### TASK OBJECTIVE:
Your output should be the listing itself, repeated exactly.

### DATA SHOWN:

■ ■ ■

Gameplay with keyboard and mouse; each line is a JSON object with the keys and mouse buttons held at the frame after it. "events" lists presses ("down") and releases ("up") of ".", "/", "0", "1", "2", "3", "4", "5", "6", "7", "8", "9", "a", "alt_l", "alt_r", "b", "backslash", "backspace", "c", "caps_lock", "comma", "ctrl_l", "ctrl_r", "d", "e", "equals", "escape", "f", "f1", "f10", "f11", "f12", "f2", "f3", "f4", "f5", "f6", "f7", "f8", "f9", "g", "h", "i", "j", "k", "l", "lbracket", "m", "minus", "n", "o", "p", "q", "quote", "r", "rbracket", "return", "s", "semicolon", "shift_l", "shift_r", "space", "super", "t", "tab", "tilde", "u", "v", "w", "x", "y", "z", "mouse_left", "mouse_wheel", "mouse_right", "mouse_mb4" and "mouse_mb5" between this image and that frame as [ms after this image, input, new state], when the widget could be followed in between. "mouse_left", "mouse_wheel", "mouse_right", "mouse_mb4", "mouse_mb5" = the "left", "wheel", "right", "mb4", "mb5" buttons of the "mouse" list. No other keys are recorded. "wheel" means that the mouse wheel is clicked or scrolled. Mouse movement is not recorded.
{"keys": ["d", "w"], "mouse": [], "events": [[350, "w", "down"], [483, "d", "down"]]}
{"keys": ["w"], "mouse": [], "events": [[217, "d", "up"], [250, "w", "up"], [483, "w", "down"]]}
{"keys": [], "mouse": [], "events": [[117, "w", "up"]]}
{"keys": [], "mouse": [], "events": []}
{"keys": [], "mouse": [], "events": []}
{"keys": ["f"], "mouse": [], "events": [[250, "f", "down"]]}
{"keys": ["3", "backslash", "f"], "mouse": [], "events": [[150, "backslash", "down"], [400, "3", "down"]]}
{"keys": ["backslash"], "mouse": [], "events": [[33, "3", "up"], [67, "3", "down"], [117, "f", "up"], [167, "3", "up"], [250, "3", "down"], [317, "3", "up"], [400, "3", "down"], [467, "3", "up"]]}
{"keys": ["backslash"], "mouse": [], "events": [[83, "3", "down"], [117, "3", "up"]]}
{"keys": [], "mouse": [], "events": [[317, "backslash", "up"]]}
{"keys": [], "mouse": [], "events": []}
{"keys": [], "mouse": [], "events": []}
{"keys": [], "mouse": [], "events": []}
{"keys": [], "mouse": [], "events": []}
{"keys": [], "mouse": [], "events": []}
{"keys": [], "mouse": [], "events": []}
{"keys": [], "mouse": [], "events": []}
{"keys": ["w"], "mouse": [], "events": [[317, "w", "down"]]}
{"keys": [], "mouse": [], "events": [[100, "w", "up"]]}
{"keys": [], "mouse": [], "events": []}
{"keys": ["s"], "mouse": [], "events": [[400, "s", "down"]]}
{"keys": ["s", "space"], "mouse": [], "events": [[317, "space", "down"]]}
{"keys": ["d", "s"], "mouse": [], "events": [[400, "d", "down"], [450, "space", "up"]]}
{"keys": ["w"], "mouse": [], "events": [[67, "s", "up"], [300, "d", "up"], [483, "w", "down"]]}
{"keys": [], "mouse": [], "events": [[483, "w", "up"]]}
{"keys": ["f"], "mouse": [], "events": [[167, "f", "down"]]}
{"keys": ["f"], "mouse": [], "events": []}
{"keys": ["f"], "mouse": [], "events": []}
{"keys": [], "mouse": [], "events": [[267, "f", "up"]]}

■ ■ ■

### RESULT OF THIS TASK:
Gameplay with keyboard and mouse; each line is a JSON object with the keys and mouse buttons held at the frame after it. "events" lists presses ("down") and releases ("up") of ".", "/", "0", "1", "2", "3", "4", "5", "6", "7", "8", "9", "a", "alt_l", "alt_r", "b", "backslash", "backspace", "c", "caps_lock", "comma", "ctrl_l", "ctrl_r", "d", "e", "equals", "escape", "f", "f1", "f10", "f11", "f12", "f2", "f3", "f4", "f5", "f6", "f7", "f8", "f9", "g", "h", "i", "j", "k", "l", "lbracket", "m", "minus", "n", "o", "p", "q", "quote", "r", "rbracket", "return", "s", "semicolon", "shift_l", "shift_r", "space", "super", "t", "tab", "tilde", "u", "v", "w", "x", "y", "z", "mouse_left", "mouse_wheel", "mouse_right", "mouse_mb4" and "mouse_mb5" between this image and that frame as [ms after this image, input, new state], when the widget could be followed in between. "mouse_left", "mouse_wheel", "mouse_right", "mouse_mb4", "mouse_mb5" = the "left", "wheel", "right", "mb4", "mb5" buttons of the "mouse" list. No other keys are recorded. "wheel" means that the mouse wheel is clicked or scrolled. Mouse movement is not recorded.
{"keys": ["d", "w"], "mouse": [], "events": [[350, "w", "down"], [483, "d", "down"]]}
{"keys": ["w"], "mouse": [], "events": [[217, "d", "up"], [250, "w", "up"], [483, "w", "down"]]}
{"keys": [], "mouse": [], "events": [[117, "w", "up"]]}
{"keys": [], "mouse": [], "events": []}
{"keys": [], "mouse": [], "events": []}
{"keys": ["f"], "mouse": [], "events": [[250, "f", "down"]]}
{"keys": ["3", "backslash", "f"], "mouse": [], "events": [[150, "backslash", "down"], [400, "3", "down"]]}
{"keys": ["backslash"], "mouse": [], "events": [[33, "3", "up"], [67, "3", "down"], [117, "f", "up"], [167, "3", "up"], [250, "3", "down"], [317, "3", "up"], [400, "3", "down"], [467, "3", "up"]]}
{"keys": ["backslash"], "mouse": [], "events": [[83, "3", "down"], [117, "3", "up"]]}
{"keys": [], "mouse": [], "events": [[317, "backslash", "up"]]}
{"keys": [], "mouse": [], "events": []}
{"keys": [], "mouse": [], "events": []}
{"keys": [], "mouse": [], "events": []}
{"keys": [], "mouse": [], "events": []}
{"keys": [], "mouse": [], "events": []}
{"keys": [], "mouse": [], "events": []}
{"keys": [], "mouse": [], "events": []}
{"keys": ["w"], "mouse": [], "events": [[317, "w", "down"]]}
{"keys": [], "mouse": [], "events": [[100, "w", "up"]]}
{"keys": [], "mouse": [], "events": []}
{"keys": ["s"], "mouse": [], "events": [[400, "s", "down"]]}
{"keys": ["s", "space"], "mouse": [], "events": [[317, "space", "down"]]}
{"keys": ["d", "s"], "mouse": [], "events": [[400, "d", "down"], [450, "space", "up"]]}
{"keys": ["w"], "mouse": [], "events": [[67, "s", "up"], [300, "d", "up"], [483, "w", "down"]]}
{"keys": [], "mouse": [], "events": [[483, "w", "up"]]}
{"keys": ["f"], "mouse": [], "events": [[167, "f", "down"]]}
{"keys": ["f"], "mouse": [], "events": []}
{"keys": ["f"], "mouse": [], "events": []}
{"keys": [], "mouse": [], "events": [[267, "f", "up"]]}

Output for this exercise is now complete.